Root Bacteria could prevent Fatal Citrus Greening

Root Bacteria could prevent Fatal Citrus Greening

Root Bacteria could prevent Fatal Citrus Greening

Cultivable diversity of citrus-associated bacteria was examined as part of a broader analysis to clarify the functions of beneficial bacteria and to use them to improve the productive potential and biodiversity of agro-ecosystems. A UC Riverside team is looking at tiny underwater microorganisms to avoid a big problem—Huanglongbing, a fungus for which there is no treatment that has decimated citrus orchards worldwide.

The National Institute of Food and Agriculture has awarded the UCR-led team $10 million over the next five years to investigate the role of soil and root microbes in the disease.

The illness, also known as HLB or citrus greening, has many names but the same final outcome: sour and useless citrus fruits. Some figures say that the end of citrus orchards in California and Florida could lead to $14 billion in missed commercial sales. Citrus roots from Huanglongbing (HLB) diseased symptomatic and asymptomatic citrus have been included in this research.

“It is often thought of as an over-the-ground disease of fruits, leaves, and stems,” said Caroline Roper, professor of plant pathology and head of the latest research project. “However, we’ve seen the roots of the trees go down with an infection, and we want to understand why.”

Over the next five years, the National Institute of Food and Agriculture has awarded the UCR-led team $10 million to study the role of soil and root microbes in the disease. Roper said evidence from previous research found that the microbiota of the contaminated tree—which includes bacteria and fungi, as well as protozoa and viruses—plays a role throughout the disease.

“We’ve seen a shift in the root microbiome as trees get sicker,” she said.

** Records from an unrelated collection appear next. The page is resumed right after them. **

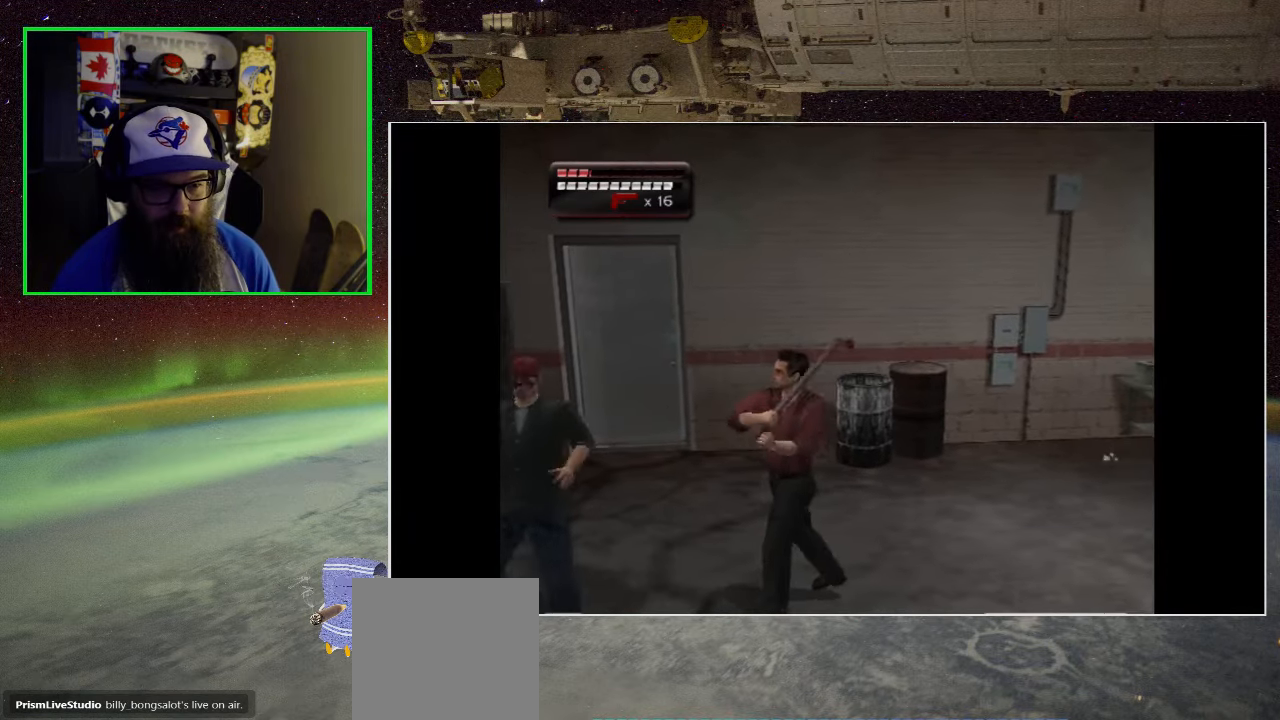
{"buttons": ["A"], "left_stick": "left", "right_stick": "center", "events": [[133, "A", "up"], [233, "A", "down"], [333, "A", "up"], [416, "A", "down"]]}
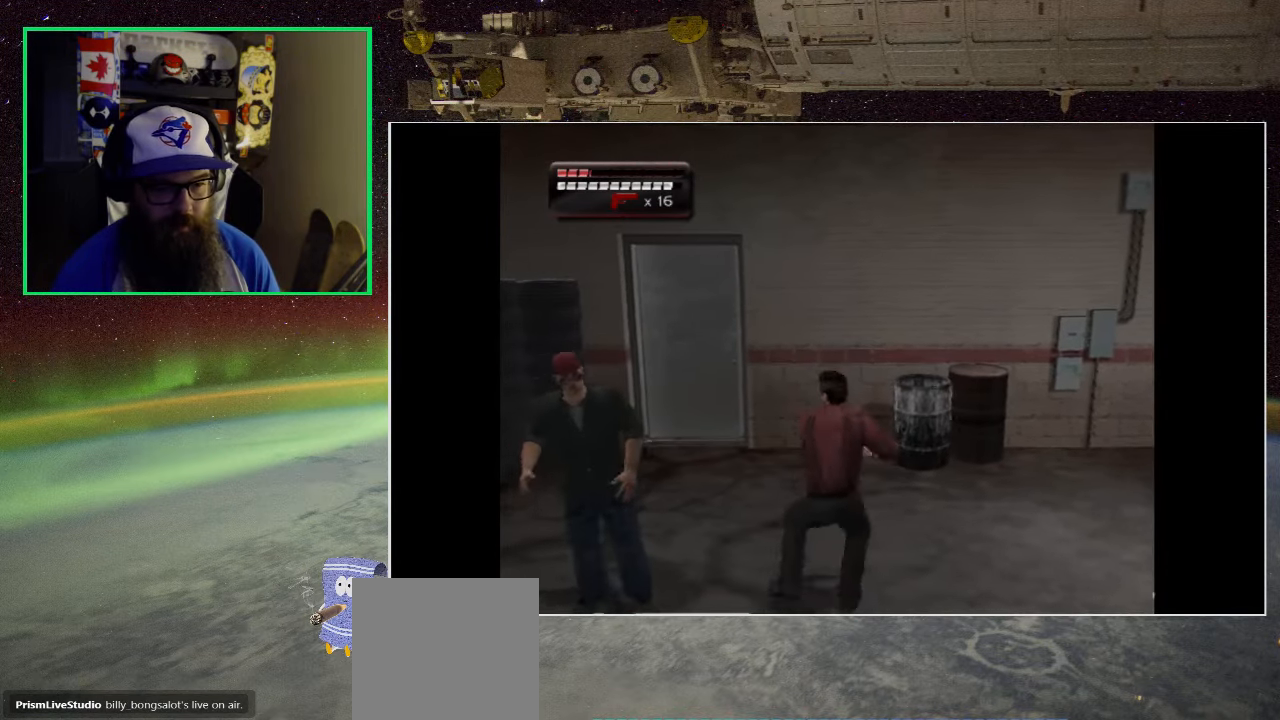
{"buttons": [], "left_stick": "left", "right_stick": "center", "events": [[50, "A", "up"], [116, "A", "down"], [233, "A", "up"], [333, "A", "down"], [466, "A", "up"]]}
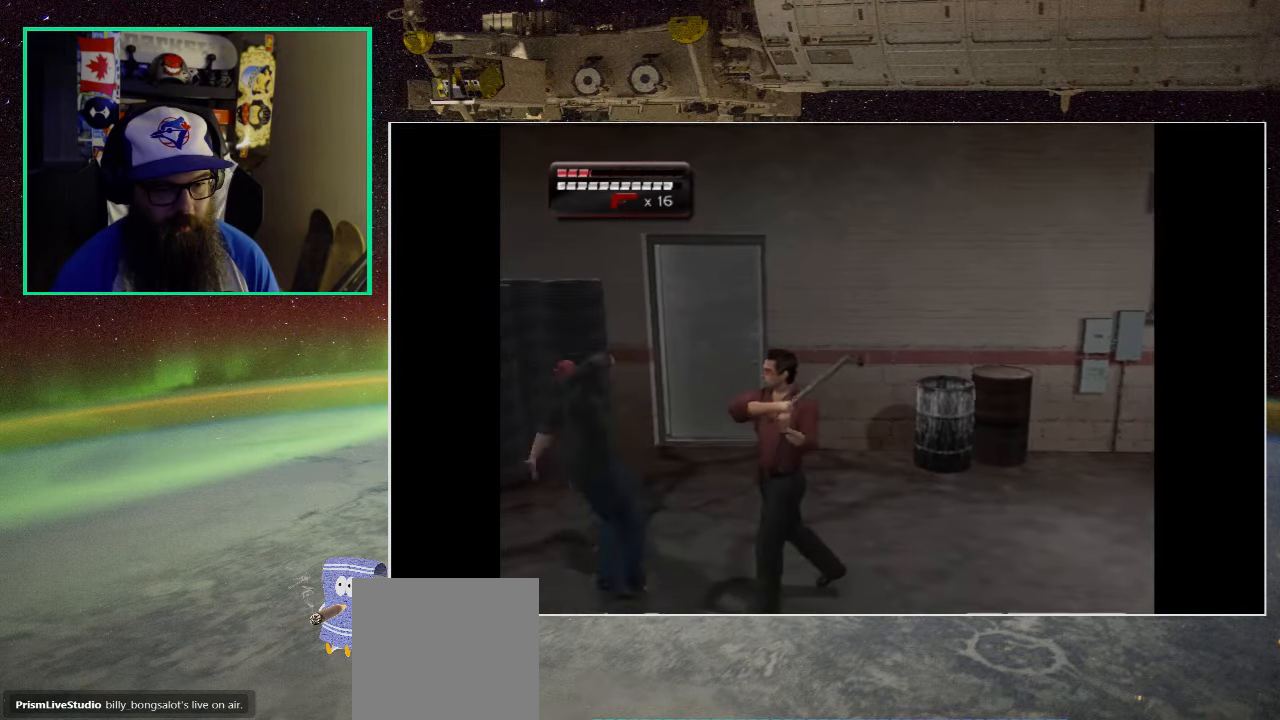
{"buttons": [], "left_stick": "up-left", "right_stick": "center", "events": [[33, "A", "down"], [183, "A", "up"], [250, "A", "down"], [383, "A", "up"], [400, "left_stick", "up-left"]]}
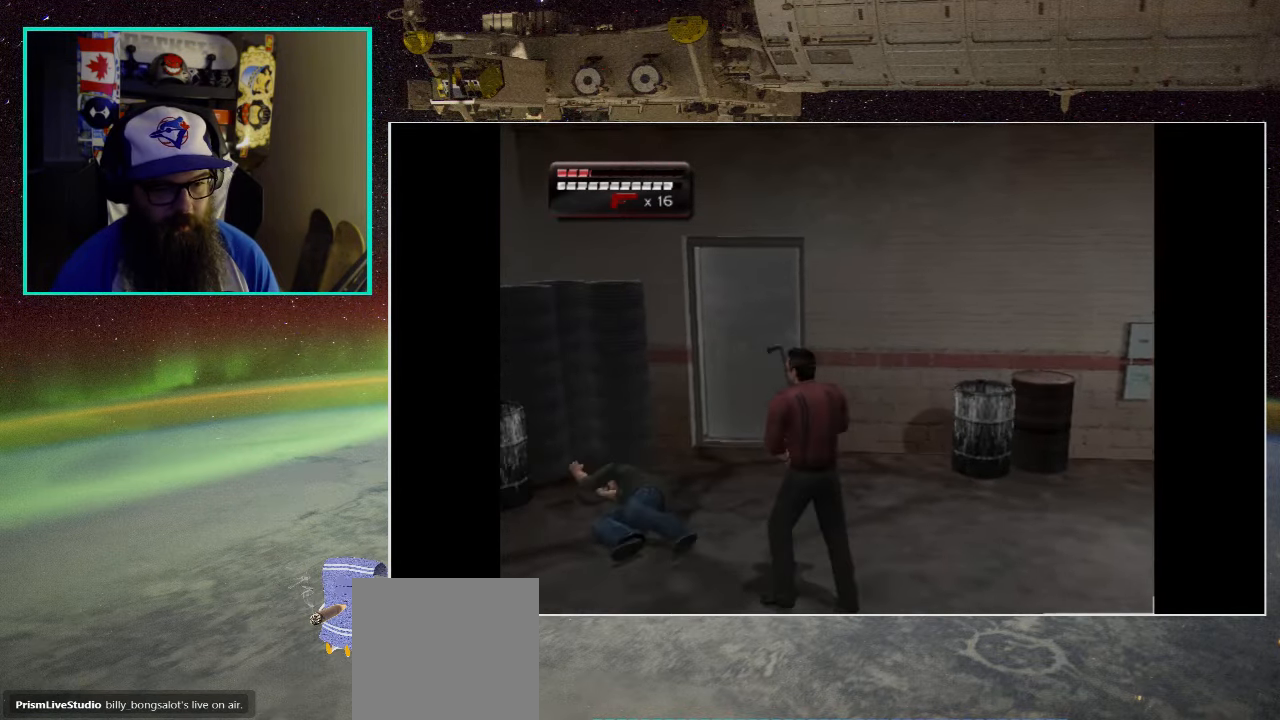
{"buttons": [], "left_stick": "up-left", "right_stick": "center", "events": []}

Microbiomes move to include more potentially parasitic species that can serve as secondary invaders to a tree suffering from HLB, according to Roper. The invasion of these root pathogens can cause trees to die faster when they have HLB. Part of this current research initiative would assess whether soil modifications such as manure and compost may suppress both root and soil parasitic microorganisms and improve tree strength in the battle against diseases, including HLB.

In addition, the research team will try to ascertain the molecular basis for HLB resistance demonstrated by citrus rootstocks established in Florida. They’ll see how these rootstocks operate in California, which has varying soil and climatic conditions.

The research team would look at both younger trees since many citrus farmers have had to replant their orchards after infection, as well as older trees to see whether mature trees will recover. It would also be necessary to remember how well rootstocks from Florida, where there has been a serious HLB infestation, do in California, where much less disease has been detected.

“One of the great things about this grant is that we can leverage existing field trials being conducted by our Florida collaborators and the Lindcove Research and Extension Center in Central California,” Roper said. “This could lead to faster results than we would otherwise have had.”